Listed entries
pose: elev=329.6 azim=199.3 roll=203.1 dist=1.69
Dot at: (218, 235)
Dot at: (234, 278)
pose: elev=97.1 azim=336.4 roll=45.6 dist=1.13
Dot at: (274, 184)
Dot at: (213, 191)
==
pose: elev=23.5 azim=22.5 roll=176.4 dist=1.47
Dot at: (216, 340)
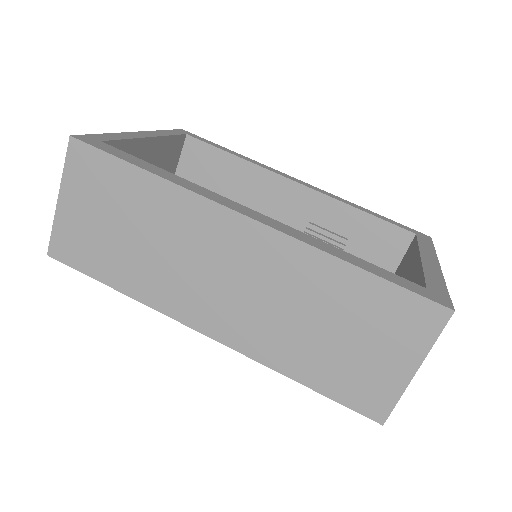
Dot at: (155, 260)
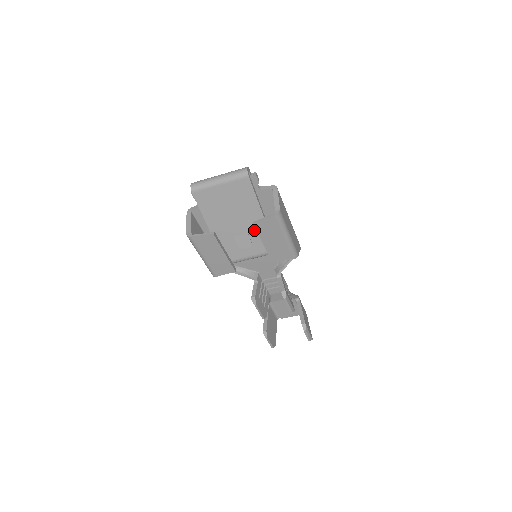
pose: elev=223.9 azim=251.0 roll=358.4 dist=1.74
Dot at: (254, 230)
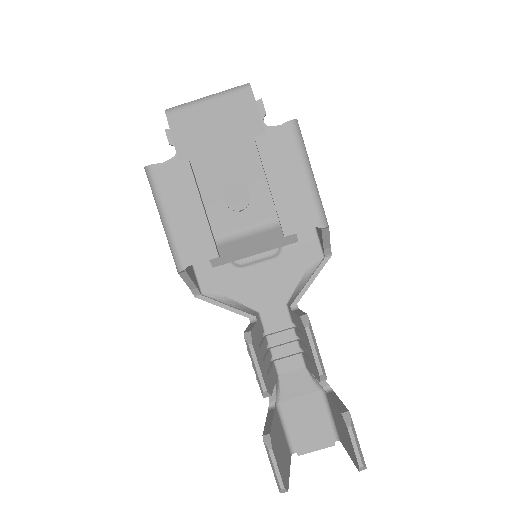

Exercise
Could you copy, word for word, the lines from the one containing "pose: elev=223.9 azim=251.0" through the one containing "Dot at: (254, 230)", both included?

Answer to the exercise
pose: elev=223.9 azim=251.0 roll=358.4 dist=1.74
Dot at: (254, 230)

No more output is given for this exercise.